Bild: Richard Mille RM 021 Tourbillon „Aérodyne“ (Rückseite)
Alle Bildrechte bei Richard Mille
Das oben abgebildete Modell heißt RM 021 Tourbillon „Aérodyne“ und stammt von diesem Jahr. Die Grundplatine des Werks besteht aus einem wabenförmigen Material aus orthorhombischen Titanalumiden, einem bei Überschallflugzeugen verwenden Werkstoff (näheres darüber im Beitrag).

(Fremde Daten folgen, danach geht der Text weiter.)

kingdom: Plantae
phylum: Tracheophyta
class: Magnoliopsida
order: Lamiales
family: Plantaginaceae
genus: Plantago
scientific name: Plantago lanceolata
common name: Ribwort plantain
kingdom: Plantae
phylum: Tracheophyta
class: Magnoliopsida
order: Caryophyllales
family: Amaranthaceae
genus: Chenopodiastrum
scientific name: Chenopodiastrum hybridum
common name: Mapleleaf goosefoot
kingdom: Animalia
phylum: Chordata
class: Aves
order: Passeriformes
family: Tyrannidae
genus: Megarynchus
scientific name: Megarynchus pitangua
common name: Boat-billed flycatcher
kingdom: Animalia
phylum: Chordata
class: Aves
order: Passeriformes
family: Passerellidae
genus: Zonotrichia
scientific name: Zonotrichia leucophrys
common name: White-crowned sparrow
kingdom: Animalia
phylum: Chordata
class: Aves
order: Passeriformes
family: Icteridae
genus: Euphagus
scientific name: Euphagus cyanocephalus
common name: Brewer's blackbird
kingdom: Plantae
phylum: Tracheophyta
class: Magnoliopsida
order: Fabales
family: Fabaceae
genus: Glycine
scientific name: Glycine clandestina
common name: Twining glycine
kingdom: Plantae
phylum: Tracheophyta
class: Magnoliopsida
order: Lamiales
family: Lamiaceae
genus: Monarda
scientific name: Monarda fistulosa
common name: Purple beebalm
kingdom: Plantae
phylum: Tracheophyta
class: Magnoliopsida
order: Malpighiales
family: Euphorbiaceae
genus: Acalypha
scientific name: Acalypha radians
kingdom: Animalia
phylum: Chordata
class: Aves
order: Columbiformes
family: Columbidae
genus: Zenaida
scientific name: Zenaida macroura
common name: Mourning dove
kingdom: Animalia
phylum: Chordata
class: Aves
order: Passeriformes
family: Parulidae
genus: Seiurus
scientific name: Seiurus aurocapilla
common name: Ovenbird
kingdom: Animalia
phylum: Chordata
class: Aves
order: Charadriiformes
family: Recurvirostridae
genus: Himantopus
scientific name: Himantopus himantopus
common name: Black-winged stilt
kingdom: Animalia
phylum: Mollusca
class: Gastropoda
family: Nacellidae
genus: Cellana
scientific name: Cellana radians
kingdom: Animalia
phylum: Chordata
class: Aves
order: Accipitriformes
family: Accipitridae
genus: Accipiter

Kennzeichnend für Richard Mille ist, daß das Werk mit in die Zifferblattansicht einbezogen wird und sogar einen wesentlichen gestalterischen Aspekt der Uhr ausmacht. Mehr noch als bei einigen traditionellen Herstellern, die bei skelettierten Modellen einen Blick aufs Werk gestatten, stellt bei Richard Mille jede Uhr eine harmonische, wenngleich — für manche vielleicht gewöhnungsbedürftig — sehr futuristisch-technische Einheit dar. Wie die vielen Felipe Massa gewidmeten und von diesem auch bei F-1-Rennen getragenen Modelle beweisen, hat der Franzose ein Faible für allerschnellste Automobile, und so lassen sich seine Uhrenkreationen wohl auch am besten verstehen und einordnen, wenn man sie mit der jeweils aktuellsten Technik von Formel-1-Fahrzeugen vergleicht. Alte Überlieferungen und Anklänge an frühere Jahrhunderte, wie in der Uhrenwelt so häufig und als Kennzeichen von klassischer Wertigkeit noch immer sehr gefragt, wird man bei ihm deshalb nicht antreffen. Der Mann und seine Uhren leben nicht nur im Jetzt, sondern stehen immer einen Schritt weit bereits in der nahen oder ferneren Zukunft.